All right, now we’re getting somewhere! When I delete everything but ListSAMLProviders, the error goes away. Now I can start deleting some of the endpoints to figure out exactly which ones cause the failure.

After running this test a few times, I find that DeleteSAMLProvider is the offender. Let’s try finding where SAMLProviderArn (the original error) shows up in that.

Sure enough, deleting that parameter just from the spec for DeleteSAMLProvider fixes the issue. Now we know exactly where the issue is! Let’s see if I can find other places to compare it to.

Specifically it’s in the post version of that endpoint, and this is the block that I remove to fix it:

- name: SAMLProviderArn
  in: formData
  required: true
  description: '<p>The Amazon Resource Name (ARN). ARNs are unique identifiers for AWS resources.</p> <p>For more information about ARNs, go to <a href="https://docs.aws.amazon.com/general/latest/gr/aws-arns-and-namespaces.html">Amazon Resource Names (ARNs) and AWS Service Namespaces</a> in the <i>AWS General Reference</i>. </p>'
  type: string
  minLength: 20
  maxLength: 2048

Unfortunately, this field shows up in other endpoints that don’t cause any errors, so there’s some strange interaction going on here in this endpoint specifically that isn’t just about how this field is structured. The error even goes away when I rename this field, which tells me something.

Now that I know it goes away when I rename those fields I’m going to try a bunch of things involving renaming, for example renaming every SAMLProviderArn instance to SAMLProviderArnTest to see if I get an error. I do. Now I can try different subsets to see which combination of fields is necessary to cause the error.
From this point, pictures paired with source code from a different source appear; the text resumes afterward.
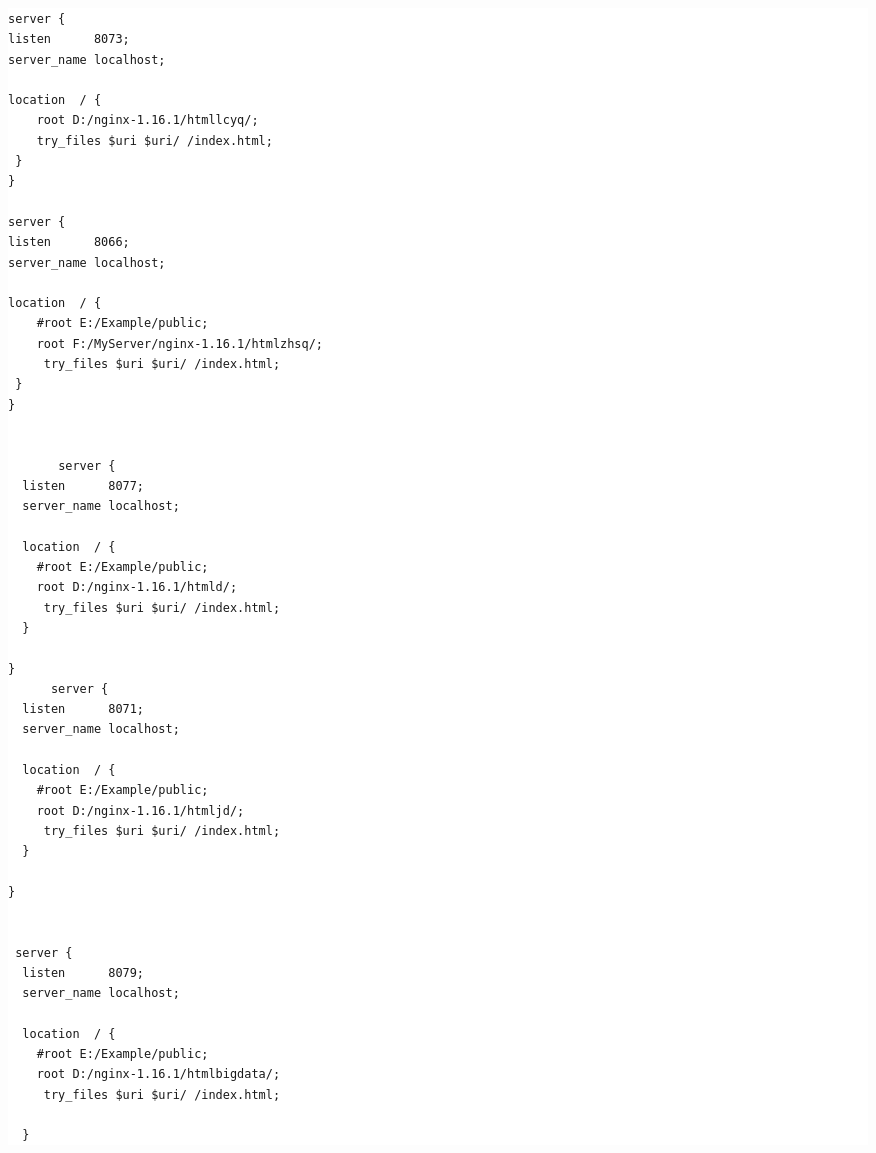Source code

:     server {
    listen      8073;
    server_name localhost;
    
    location  / { 
        root D:/nginx-1.16.1/htmllcyq/;		
		try_files $uri $uri/ /index.html;
     }
    }
	
	server {
    listen      8066;
    server_name localhost;
    
    location  / {
        #root E:/Example/public;  
        root F:/MyServer/nginx-1.16.1/htmlzhsq/;		
		 try_files $uri $uri/ /index.html;
     }
    }


    	   server {
      listen      8077;
      server_name localhost;
    
      location  / {
        #root E:/Example/public;  
        root D:/nginx-1.16.1/htmld/;		
		 try_files $uri $uri/ /index.html;
      }
      
    }
          server {
      listen      8071;
      server_name localhost;
    
      location  / {
        #root E:/Example/public;  
        root D:/nginx-1.16.1/htmljd/;		
		 try_files $uri $uri/ /index.html;
      }
      
    }

   
     server {
      listen      8079;
      server_name localhost;
    
      location  / {
        #root E:/Example/public;  
        root D:/nginx-1.16.1/htmlbigdata/;		
		 try_files $uri $uri/ /index.html;
        
      }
It turns out if DeleteSAMLProvider and GetSAMLProvider have parameters with the same name, it fails, but if one of them has a different name, it passes.
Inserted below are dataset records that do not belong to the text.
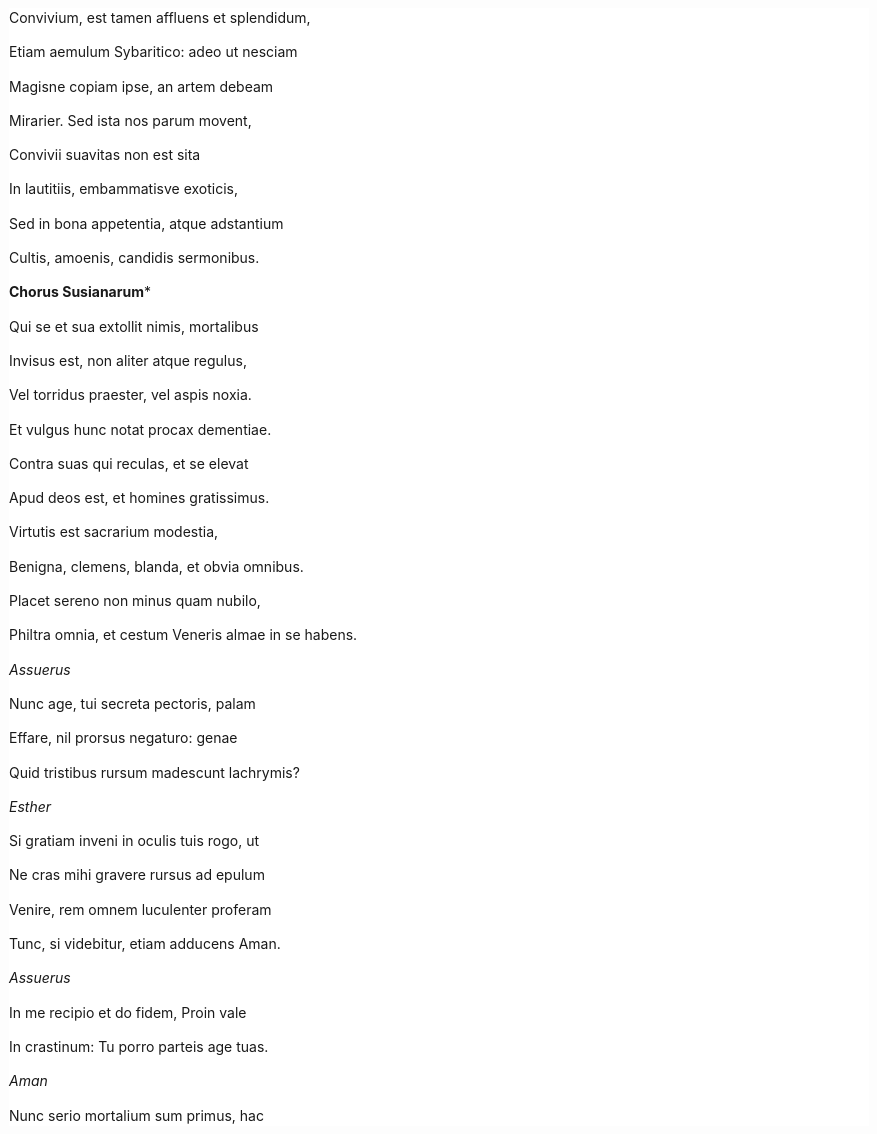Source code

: Convivium, est tamen affluens et splendidum,

Etiam aemulum Sybaritico: adeo ut nesciam

Magisne copiam ipse, an artem debeam

Mirarier. Sed ista nos parum movent,

Convivii suavitas non est sita

In lautitiis, embammatisve exoticis,

Sed in bona appetentia, atque adstantium

Cultis, amoenis, candidis sermonibus.

**Chorus Susianarum***

Qui se et sua extollit nimis, mortalibus

Invisus est, non aliter atque regulus,

Vel torridus praester, vel aspis noxia.

Et vulgus hunc notat procax dementiae.

Contra suas qui reculas, et se elevat

Apud deos est, et homines gratissimus.

Virtutis est sacrarium modestia,

Benigna, clemens, blanda, et obvia omnibus.

Placet sereno non minus quam nubilo,

Philtra omnia, et cestum Veneris almae in se habens.

*Assuerus*

Nunc age, tui secreta pectoris, palam

Effare, nil prorsus negaturo: genae

Quid tristibus rursum madescunt lachrymis?

*Esther*

Si gratiam inveni in oculis tuis rogo, ut

Ne cras mihi gravere rursus ad epulum

Venire, rem omnem luculenter proferam

Tunc, si videbitur, etiam adducens Aman.

*Assuerus*

In me recipio et do fidem, Proin vale

In crastinum: Tu porro parteis age tuas.

*Aman*

Nunc serio mortalium sum primus, hac
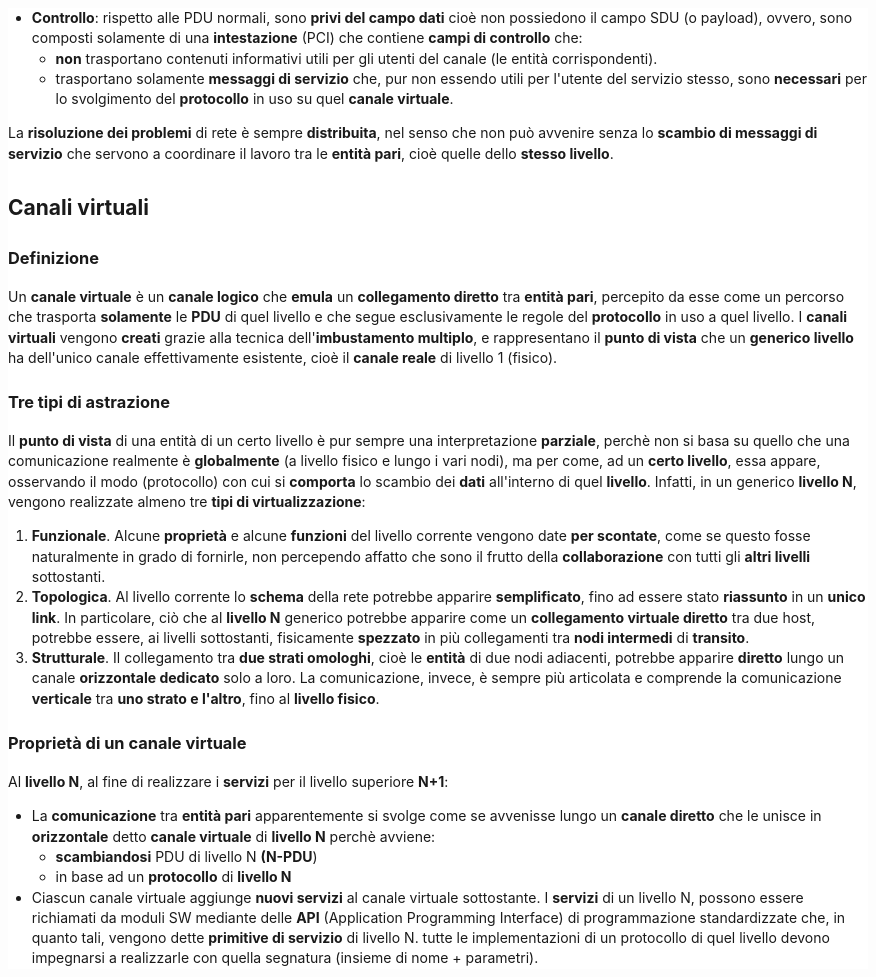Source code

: - **Controllo**: rispetto alle PDU normali, sono **privi del campo dati** cioè non possiedono il campo SDU (o payload), ovvero, sono composti solamente di una **intestazione** (PCI) che contiene **campi di controllo** che:
    - **non** trasportano contenuti informativi utili per gli utenti del canale (le entità corrispondenti).
    - trasportano solamente **messaggi di servizio** che, pur non essendo utili per l'utente del servizio stesso, sono **necessari** per lo svolgimento del **protocollo** in uso su quel **canale virtuale**.
    
La **risoluzione dei problemi** di rete è sempre **distribuita**, nel senso che non può avvenire senza lo **scambio di messaggi di servizio** che servono a coordinare il lavoro tra le **entità pari**, cioè quelle dello **stesso livello**.

## **Canali virtuali**

### **Definizione**

Un **canale virtuale** è un **canale logico** che **emula** un **collegamento diretto** tra **entità pari**, percepito da esse come un percorso che trasporta **solamente** le **PDU** di quel livello e che segue esclusivamente le regole del **protocollo** in uso a quel livello. I **canali virtuali** vengono **creati** grazie alla tecnica dell'**imbustamento multiplo**, e rappresentano il **punto di vista** che un **generico livello** ha dell'unico canale effettivamente esistente, cioè il **canale reale** di livello 1 (fisico). 

### **Tre tipi di astrazione**

Il **punto di vista** di una entità di un certo livello è pur sempre una interpretazione **parziale**, perchè non si basa su quello che una comunicazione realmente è **globalmente** (a livello fisico e lungo i vari nodi), ma per come, ad un **certo livello**, essa appare,  osservando il modo (protocollo) con cui si **comporta** lo scambio dei **dati** all'interno di quel **livello**. Infatti, in un generico **livello N**, vengono realizzate almeno tre **tipi di virtualizzazione**:
1. **Funzionale**. Alcune **proprietà** e alcune **funzioni** del livello corrente vengono date **per scontate**, come se questo fosse naturalmente in grado di fornirle, non percependo affatto che sono il frutto della **collaborazione** con  tutti gli **altri livelli** sottostanti.
2. **Topologica**. Al livello corrente lo **schema** della rete potrebbe apparire **semplificato**, fino ad essere stato **riassunto** in un **unico link**. In particolare, ciò che al **livello N** generico potrebbe apparire come un **collegamento virtuale diretto** tra due host, potrebbe essere, ai livelli sottostanti, fisicamente **spezzato** in più collegamenti tra **nodi intermedi** di **transito**.
3. **Strutturale**. Il collegamento tra **due strati omologhi**, cioè le **entità** di due nodi adiacenti, potrebbe apparire **diretto** lungo un canale **orizzontale dedicato** solo a loro. La comunicazione, invece, è sempre più articolata e comprende la comunicazione **verticale** tra **uno strato e l'altro**, fino al **livello fisico**.

### **Proprietà di un canale virtuale**

Al **livello N**, al fine di realizzare i **servizi** per il livello superiore **N+1**:
- La **comunicazione** tra **entità pari** apparentemente si svolge come se avvenisse lungo un **canale diretto** che le unisce in **orizzontale** detto **canale virtuale** di **livello N** perchè avviene: 
    - **scambiandosi** PDU di livello N **(N-PDU**)
    - in base ad un **protocollo** di **livello N** 
- Ciascun canale virtuale aggiunge **nuovi servizi** al canale virtuale sottostante. I **servizi** di un livello N, possono essere richiamati da moduli SW mediante delle **API** (Application Programming Interface) di programmazione standardizzate che, in quanto tali, vengono dette **primitive di servizio** di livello N. tutte le implementazioni di un protocollo di quel livello devono impegnarsi a realizzarle con quella segnatura (insieme di nome + parametri).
Now I’m starting to remember the error code itself, UNKNOWN_BASE_TYPE. “Base Type” is the operative phrase. I thought that was something involving a missing type for something, but maybe it’s actually trying to say that there’s some parent type that these types should be inheriting from, but something about this spec is screwing that up.

Now that I know what I’m looking for, it was a little easier to find this issue. It looks like an example where the ruby generator was doing the same thing, or at least something similar. The generator is trying to generate a class from something it shouldn’t.

Combining the “base type” idea with that issue, I wonder what would happen if I changed other fields on those paths. Nothing changes. So there’s some class based generation happening, but only on that field. I still don’t understand why this is happening so I can’t fix it in the other fields that had this issue (or really, this one).

This did go away when I changed from formData, despite the fact that there was another identical parameter with a type of formData.

Next Time

All right, so I’m much closer now, but still not quite there. I at least have narrowed it down to which fields are failing, even though I still don’t quite understand why.

My theory is that the ruby issue I found is related somehow. I think that the generator is trying to turn something into a model or object, when it should just be a generic object, and that’s causing a conflict.

To figure this out, I’m going to have to keep hunting, and changing various things until I understand exactly what is breaking the spec. I’ll get to it eventually, even if I have to delete everything until I get to a minimum failing test case with just these two paths.